→ Given entries:

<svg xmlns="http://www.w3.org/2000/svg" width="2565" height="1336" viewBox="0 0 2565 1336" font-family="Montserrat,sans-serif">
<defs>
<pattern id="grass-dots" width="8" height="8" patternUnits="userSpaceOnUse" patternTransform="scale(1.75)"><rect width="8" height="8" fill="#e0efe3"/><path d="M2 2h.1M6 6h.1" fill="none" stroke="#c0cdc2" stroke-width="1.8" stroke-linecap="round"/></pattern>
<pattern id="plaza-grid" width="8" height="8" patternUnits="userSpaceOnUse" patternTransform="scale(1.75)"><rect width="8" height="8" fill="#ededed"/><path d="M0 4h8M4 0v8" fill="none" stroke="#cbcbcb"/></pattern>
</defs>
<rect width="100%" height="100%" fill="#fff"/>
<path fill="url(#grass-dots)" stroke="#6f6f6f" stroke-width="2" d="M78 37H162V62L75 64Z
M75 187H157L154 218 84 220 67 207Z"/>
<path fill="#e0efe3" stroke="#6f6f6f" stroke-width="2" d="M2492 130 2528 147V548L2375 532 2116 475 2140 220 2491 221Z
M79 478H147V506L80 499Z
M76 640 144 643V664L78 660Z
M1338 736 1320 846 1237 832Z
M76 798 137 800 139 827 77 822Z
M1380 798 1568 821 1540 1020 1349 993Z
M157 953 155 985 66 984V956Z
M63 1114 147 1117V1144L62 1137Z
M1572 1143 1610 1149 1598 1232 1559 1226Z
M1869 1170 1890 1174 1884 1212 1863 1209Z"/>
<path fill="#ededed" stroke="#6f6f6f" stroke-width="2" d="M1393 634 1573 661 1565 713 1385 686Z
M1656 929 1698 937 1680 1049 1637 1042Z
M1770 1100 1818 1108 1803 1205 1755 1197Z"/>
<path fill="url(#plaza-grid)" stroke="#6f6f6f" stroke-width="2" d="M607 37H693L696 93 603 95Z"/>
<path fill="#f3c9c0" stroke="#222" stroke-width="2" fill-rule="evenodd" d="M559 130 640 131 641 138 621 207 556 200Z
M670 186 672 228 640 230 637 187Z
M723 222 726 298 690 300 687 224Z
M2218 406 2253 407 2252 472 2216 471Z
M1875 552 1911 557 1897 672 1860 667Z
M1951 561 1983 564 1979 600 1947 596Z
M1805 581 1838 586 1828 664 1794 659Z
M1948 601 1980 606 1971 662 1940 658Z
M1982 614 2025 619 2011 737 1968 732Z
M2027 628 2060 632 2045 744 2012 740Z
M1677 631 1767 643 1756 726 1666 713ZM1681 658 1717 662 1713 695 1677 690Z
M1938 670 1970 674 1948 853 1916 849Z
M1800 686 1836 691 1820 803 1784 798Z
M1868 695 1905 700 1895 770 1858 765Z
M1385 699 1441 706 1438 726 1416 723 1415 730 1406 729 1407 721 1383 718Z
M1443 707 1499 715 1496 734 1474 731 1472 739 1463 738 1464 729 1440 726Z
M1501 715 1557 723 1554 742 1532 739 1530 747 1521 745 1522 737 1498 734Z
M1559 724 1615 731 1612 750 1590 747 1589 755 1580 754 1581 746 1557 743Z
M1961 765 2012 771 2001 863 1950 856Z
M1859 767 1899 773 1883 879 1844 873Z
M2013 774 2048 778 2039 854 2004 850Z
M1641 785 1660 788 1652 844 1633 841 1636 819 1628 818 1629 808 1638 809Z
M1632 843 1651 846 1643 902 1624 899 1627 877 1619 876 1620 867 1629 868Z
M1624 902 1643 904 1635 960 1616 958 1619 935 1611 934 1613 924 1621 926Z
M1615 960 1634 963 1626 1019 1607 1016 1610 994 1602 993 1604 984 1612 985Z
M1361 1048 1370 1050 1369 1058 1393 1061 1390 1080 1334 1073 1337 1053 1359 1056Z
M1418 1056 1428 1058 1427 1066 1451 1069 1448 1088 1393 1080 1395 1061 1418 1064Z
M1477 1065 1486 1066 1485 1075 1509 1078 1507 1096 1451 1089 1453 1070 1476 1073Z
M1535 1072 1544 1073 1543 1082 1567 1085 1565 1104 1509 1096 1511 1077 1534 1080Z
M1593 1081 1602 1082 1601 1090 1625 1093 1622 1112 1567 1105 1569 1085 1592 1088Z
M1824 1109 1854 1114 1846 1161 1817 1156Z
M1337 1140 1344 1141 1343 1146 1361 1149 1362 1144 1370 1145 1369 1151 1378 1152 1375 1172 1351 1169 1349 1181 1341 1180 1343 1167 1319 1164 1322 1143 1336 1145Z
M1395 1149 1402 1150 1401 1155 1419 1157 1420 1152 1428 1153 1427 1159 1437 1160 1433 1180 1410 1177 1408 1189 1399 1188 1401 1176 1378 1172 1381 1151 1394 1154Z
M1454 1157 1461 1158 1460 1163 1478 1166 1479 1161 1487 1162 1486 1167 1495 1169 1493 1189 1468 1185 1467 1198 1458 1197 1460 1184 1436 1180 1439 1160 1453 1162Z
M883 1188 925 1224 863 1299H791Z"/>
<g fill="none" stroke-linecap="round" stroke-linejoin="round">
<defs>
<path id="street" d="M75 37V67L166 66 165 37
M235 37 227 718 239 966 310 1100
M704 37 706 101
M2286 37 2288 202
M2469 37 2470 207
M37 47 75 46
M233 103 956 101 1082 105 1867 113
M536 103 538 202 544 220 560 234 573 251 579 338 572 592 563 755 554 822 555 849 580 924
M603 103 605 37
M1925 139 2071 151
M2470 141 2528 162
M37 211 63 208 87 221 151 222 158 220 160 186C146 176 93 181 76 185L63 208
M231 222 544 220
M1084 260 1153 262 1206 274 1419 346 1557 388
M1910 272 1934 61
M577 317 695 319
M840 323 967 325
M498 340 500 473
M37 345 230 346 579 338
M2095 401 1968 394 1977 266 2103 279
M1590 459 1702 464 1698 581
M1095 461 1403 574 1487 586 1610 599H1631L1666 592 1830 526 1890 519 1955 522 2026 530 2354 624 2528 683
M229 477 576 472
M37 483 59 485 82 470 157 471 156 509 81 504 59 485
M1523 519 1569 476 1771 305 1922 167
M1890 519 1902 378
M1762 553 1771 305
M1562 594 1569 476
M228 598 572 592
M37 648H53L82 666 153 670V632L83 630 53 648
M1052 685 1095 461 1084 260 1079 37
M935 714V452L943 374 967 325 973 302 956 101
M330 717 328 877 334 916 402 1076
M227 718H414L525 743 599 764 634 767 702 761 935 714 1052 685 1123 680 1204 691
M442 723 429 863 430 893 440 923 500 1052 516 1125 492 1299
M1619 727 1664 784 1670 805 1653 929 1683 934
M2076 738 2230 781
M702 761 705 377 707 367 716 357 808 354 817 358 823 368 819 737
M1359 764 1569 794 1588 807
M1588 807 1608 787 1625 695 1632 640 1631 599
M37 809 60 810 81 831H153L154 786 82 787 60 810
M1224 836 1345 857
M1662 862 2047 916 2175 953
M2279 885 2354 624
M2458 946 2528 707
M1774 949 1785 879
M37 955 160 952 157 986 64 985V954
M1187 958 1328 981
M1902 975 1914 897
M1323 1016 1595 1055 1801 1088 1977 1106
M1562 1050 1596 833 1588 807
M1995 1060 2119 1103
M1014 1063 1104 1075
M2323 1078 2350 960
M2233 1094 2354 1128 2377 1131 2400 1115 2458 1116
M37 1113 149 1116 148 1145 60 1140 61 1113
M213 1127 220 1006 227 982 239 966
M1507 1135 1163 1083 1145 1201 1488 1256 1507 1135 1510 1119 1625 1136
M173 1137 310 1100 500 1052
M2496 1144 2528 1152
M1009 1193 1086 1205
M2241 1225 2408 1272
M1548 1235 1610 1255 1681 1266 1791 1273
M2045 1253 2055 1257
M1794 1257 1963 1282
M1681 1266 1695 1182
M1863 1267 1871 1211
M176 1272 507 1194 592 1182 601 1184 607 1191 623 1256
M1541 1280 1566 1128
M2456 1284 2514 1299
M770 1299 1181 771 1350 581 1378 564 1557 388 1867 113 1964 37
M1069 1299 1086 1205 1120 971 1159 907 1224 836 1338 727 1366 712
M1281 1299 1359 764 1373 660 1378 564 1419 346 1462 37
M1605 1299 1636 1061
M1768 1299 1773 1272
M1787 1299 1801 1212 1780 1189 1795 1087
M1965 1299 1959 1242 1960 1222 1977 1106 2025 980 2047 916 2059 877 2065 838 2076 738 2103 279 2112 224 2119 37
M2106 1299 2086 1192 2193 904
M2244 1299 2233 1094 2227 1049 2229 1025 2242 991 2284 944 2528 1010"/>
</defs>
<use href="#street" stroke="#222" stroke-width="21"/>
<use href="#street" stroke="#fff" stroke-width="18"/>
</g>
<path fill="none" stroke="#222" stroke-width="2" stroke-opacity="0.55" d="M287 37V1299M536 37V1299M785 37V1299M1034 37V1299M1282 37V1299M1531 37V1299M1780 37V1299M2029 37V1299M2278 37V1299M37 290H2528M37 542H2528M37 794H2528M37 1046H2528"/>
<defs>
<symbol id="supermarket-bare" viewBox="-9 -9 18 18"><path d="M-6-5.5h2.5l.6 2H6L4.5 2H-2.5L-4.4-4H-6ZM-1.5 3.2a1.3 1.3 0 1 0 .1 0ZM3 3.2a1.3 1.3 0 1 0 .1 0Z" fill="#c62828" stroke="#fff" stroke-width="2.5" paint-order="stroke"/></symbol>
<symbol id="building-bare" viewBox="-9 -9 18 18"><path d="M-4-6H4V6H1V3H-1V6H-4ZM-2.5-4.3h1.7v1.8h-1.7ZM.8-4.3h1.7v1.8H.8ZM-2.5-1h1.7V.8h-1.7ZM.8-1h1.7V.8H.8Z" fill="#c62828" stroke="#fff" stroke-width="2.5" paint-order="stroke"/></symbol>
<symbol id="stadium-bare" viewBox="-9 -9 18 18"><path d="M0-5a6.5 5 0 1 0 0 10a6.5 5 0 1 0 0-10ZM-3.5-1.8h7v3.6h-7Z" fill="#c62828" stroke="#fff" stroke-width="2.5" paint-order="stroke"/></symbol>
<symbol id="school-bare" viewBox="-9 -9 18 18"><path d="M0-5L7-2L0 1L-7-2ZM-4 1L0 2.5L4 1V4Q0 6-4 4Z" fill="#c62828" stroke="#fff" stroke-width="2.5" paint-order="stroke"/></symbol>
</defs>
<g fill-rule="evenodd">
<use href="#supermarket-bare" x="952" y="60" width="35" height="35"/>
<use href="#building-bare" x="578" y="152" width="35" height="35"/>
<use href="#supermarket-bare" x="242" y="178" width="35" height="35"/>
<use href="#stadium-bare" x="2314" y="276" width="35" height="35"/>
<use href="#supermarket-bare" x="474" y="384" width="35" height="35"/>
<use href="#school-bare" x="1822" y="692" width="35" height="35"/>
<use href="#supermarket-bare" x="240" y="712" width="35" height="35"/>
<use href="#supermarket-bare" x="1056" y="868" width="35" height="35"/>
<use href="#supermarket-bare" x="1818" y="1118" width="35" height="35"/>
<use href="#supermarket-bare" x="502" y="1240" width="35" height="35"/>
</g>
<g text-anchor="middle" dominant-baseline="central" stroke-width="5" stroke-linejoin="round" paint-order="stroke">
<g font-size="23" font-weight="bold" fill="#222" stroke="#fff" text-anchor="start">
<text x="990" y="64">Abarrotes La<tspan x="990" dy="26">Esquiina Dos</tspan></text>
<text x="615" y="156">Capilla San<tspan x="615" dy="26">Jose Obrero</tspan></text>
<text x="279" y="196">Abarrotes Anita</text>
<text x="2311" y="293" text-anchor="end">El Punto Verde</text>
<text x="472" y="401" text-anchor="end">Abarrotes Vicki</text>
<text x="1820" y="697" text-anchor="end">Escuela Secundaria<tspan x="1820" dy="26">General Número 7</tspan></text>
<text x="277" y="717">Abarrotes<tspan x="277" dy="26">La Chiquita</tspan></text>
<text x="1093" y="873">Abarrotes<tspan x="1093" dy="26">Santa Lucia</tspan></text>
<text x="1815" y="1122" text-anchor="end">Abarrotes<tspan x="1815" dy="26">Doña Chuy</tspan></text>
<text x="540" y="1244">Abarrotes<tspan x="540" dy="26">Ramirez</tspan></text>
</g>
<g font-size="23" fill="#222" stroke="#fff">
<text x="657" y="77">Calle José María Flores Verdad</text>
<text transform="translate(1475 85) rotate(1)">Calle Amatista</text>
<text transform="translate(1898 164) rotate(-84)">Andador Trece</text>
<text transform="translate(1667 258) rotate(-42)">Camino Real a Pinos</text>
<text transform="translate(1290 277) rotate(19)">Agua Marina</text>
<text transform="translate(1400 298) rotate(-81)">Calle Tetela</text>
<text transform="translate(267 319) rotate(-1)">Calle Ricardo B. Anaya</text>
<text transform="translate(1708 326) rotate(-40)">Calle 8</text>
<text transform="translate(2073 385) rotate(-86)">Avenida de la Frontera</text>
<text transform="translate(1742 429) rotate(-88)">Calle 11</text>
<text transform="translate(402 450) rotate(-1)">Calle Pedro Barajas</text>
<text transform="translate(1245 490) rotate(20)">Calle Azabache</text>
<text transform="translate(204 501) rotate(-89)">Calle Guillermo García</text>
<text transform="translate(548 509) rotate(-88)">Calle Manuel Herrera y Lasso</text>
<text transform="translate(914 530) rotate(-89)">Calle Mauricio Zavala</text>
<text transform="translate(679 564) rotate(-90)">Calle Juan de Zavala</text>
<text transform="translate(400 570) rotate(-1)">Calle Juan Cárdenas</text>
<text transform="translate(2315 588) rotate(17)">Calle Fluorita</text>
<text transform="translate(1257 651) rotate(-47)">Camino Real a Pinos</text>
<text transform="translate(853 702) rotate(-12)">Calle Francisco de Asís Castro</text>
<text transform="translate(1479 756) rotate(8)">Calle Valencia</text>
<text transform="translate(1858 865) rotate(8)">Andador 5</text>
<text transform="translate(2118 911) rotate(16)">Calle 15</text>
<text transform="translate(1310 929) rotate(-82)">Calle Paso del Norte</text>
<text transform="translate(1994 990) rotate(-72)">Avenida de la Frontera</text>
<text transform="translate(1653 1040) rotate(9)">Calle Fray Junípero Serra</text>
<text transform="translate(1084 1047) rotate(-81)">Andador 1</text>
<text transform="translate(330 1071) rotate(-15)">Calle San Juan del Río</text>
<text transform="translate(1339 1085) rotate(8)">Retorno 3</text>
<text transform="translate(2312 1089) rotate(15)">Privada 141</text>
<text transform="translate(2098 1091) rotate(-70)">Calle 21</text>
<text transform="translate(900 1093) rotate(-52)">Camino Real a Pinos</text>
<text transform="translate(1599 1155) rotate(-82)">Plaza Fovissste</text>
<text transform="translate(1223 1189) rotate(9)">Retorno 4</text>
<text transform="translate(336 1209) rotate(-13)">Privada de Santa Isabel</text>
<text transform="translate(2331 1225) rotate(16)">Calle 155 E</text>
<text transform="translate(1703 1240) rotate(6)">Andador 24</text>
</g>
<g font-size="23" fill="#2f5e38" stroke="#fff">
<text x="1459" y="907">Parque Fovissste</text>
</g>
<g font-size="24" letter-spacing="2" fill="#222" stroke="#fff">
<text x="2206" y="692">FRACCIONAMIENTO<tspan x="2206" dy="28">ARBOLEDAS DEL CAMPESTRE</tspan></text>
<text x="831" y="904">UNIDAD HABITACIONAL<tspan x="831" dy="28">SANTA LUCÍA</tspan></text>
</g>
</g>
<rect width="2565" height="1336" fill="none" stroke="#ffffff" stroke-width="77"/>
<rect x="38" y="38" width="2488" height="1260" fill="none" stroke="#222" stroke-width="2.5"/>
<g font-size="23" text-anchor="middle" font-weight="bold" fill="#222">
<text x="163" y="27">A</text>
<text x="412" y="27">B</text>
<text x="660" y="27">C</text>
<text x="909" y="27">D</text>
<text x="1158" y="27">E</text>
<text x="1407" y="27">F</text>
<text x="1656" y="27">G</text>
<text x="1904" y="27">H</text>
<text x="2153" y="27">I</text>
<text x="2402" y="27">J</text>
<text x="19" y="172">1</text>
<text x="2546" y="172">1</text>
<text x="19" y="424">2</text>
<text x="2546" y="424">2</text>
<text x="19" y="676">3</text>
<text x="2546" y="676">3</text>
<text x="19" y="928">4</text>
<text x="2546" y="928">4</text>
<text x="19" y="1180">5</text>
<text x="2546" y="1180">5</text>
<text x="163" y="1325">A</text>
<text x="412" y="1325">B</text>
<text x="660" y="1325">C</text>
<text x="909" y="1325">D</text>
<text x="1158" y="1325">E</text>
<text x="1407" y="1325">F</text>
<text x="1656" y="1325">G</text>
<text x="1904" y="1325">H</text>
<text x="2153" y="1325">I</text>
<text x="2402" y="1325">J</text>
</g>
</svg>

→ Description of the task:
Where in the records does the word "linejoin" appear? Copy each line that holds it.

→ Task answer:
<g fill="none" stroke-linecap="round" stroke-linejoin="round">
<g text-anchor="middle" dominant-baseline="central" stroke-width="5" stroke-linejoin="round" paint-order="stroke">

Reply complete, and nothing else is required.